*EXERCISE REQUIREMENTS:*
A: In the sail repair thread, how much does the poster think would be a fair price to pay?
B: Copy the sail repair thread word for word, from "I dropped the" up to and including "fair to me.".

*PASSAGE SHOWN:*
--- begin ---
# Fair payment for sail repair?



## jaschrumpf (Jun 22, 2002)

Last season I managed to tear my genny right across the leech line and about six or seven feet across the sail, as you can see below:










I knew that my sailing club, the Baltimore Downtown Sailing Center, had an old machine and a volunteer group that did sail repairs for the club's boats, so I emailed the president and asked if they would have a look at my sail. I told him that I'd rather give the money to the DSC if they could fix it, and if they couldn't at least maybe they could tell me if it was worth taking to a "real" sail loft.

I dropped the sail off, and after a few days I got an email that they'd been able to make all the repairs, and reinforce a few weak spots they'd found as well. I asked what they'd like for a donation (I know nothing about sail repair expenses), and he said they'd spent 2 1/2 hours working on it and that sail lofts had charged them between $45 and $150 an hour.

That's not much guidance for a no-nothing , as that would mean anywhere from $112.50 to $375 for the repairs. I'm thinking that $200 seems a fair price, but I have no real idea. I know it's not the middle of the range, but does it seem like a fair price, good for both sides?

I'm not trying to be cheap, but I don't want to overpay, either. I figured you guys would have experience enough to tell if I'm in the right ballpark.


----------



## AllThumbs (Jul 12, 2008)

Sounds fair to me.


----------



## TxLnghrn (Apr 22, 2008)

Lofts down here charge about $75/hr. Sailcare charges about $50/hr, but you would have to pay shipping. I think $200 is a very fair donation.

Michael


----------



## billyruffn (Sep 21, 2004)

If you get away with a few hundred, it seems reasonable. While it's hard to see exactly what was damaged, with minor repair (a few hours) like they apparently did you may have a repeat of the failure. Be gentle with the sail.
--- end ---
(Data excerpts)
--- begin ---
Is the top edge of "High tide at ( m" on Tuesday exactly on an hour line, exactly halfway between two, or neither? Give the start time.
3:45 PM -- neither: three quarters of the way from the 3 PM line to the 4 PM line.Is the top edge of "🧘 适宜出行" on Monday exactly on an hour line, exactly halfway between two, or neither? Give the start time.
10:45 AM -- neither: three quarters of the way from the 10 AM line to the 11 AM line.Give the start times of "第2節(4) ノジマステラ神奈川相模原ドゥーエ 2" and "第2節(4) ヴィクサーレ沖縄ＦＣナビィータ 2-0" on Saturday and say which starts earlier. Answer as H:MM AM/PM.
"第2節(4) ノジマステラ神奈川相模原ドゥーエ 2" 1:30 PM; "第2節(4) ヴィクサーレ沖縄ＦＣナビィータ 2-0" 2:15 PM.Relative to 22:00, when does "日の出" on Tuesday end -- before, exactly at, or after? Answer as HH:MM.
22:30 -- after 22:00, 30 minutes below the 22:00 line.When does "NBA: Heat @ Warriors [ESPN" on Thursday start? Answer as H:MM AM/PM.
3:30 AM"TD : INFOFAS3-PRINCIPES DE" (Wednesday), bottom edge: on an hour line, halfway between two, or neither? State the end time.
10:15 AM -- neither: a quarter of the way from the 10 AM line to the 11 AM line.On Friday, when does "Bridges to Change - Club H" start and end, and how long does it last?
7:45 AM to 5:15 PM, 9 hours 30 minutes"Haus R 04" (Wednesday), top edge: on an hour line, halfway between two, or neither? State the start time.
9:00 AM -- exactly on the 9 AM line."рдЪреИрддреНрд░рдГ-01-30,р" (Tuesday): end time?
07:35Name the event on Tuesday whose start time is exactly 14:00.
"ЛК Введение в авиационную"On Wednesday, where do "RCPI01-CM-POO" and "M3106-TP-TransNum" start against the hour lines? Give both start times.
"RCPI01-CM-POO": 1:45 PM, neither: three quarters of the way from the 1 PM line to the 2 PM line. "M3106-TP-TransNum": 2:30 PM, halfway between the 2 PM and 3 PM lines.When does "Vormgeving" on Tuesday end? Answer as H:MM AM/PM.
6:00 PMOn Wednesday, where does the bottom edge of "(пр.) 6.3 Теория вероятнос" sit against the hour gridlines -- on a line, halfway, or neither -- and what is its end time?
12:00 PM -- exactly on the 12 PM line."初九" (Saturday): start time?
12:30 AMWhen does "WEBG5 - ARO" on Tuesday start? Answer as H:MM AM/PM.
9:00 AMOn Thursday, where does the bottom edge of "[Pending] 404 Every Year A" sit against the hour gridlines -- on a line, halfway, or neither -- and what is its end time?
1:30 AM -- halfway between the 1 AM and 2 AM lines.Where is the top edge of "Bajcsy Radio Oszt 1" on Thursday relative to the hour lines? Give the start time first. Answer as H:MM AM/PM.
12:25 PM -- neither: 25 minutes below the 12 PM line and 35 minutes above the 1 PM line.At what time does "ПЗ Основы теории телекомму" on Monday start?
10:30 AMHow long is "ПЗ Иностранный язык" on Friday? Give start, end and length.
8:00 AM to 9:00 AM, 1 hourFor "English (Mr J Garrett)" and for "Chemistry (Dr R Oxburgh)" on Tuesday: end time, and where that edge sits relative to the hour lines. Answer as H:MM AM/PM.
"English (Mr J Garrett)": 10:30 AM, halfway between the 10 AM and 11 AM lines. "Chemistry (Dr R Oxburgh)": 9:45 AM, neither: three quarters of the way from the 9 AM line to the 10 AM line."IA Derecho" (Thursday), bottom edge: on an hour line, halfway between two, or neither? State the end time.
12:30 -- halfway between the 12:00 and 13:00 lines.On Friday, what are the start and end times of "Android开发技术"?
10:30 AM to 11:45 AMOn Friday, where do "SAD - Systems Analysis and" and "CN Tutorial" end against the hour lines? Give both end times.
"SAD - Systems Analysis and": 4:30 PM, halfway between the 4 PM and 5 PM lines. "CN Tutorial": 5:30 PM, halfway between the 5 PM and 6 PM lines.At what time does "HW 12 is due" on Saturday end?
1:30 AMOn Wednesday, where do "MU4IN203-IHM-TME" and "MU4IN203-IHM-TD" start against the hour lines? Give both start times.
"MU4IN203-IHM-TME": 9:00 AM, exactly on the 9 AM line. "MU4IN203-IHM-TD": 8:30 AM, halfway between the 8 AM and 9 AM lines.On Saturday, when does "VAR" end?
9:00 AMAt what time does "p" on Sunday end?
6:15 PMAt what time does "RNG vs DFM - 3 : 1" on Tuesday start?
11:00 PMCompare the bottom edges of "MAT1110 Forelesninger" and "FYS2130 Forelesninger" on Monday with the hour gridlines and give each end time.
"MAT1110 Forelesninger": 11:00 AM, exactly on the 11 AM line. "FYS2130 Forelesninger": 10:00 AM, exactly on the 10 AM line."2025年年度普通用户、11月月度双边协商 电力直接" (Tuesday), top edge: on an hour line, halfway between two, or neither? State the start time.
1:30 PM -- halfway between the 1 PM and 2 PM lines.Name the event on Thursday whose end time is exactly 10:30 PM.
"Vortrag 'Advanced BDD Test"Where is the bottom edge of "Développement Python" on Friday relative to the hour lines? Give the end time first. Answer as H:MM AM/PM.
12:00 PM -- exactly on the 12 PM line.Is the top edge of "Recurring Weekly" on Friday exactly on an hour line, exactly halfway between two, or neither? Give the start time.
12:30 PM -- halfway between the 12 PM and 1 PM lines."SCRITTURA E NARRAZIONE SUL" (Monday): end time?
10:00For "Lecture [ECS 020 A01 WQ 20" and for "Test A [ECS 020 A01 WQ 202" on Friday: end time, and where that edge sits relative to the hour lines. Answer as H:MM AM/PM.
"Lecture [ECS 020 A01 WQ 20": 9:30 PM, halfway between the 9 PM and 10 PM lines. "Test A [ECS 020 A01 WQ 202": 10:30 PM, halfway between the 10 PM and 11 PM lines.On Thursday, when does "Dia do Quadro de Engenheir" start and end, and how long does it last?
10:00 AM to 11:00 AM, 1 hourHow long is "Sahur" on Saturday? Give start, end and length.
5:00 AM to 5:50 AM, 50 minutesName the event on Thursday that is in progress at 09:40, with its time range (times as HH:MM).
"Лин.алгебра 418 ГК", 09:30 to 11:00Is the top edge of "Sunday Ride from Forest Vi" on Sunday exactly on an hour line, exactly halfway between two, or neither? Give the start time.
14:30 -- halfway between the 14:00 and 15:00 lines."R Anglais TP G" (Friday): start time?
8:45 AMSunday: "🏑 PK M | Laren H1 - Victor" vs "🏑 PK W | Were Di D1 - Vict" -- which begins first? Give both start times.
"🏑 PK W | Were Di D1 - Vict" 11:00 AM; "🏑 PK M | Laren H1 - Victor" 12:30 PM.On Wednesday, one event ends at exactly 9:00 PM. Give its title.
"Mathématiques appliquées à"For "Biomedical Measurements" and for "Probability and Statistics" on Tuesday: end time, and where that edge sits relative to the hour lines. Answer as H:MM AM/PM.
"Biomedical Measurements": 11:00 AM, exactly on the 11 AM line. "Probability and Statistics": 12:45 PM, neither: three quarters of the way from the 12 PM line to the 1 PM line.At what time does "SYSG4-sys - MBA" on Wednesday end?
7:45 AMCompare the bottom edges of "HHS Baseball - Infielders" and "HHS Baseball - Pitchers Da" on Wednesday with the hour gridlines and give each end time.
--- end ---
*SOLUTIONS BY TASK:*
A: $200

B:
I dropped the sail off, and after a few days I got an email that they'd been able to make all the repairs, and reinforce a few weak spots they'd found as well. I asked what they'd like for a donation (I know nothing about sail repair expenses), and he said they'd spent 2 1/2 hours working on it and that sail lofts had charged them between $45 and $150 an hour.

That's not much guidance for a no-nothing , as that would mean anywhere from $112.50 to $375 for the repairs. I'm thinking that $200 seems a fair price, but I have no real idea. I know it's not the middle of the range, but does it seem like a fair price, good for both sides?

I'm not trying to be cheap, but I don't want to overpay, either. I figured you guys would have experience enough to tell if I'm in the right ballpark.


----------



## AllThumbs (Jul 12, 2008)

Sounds fair to me.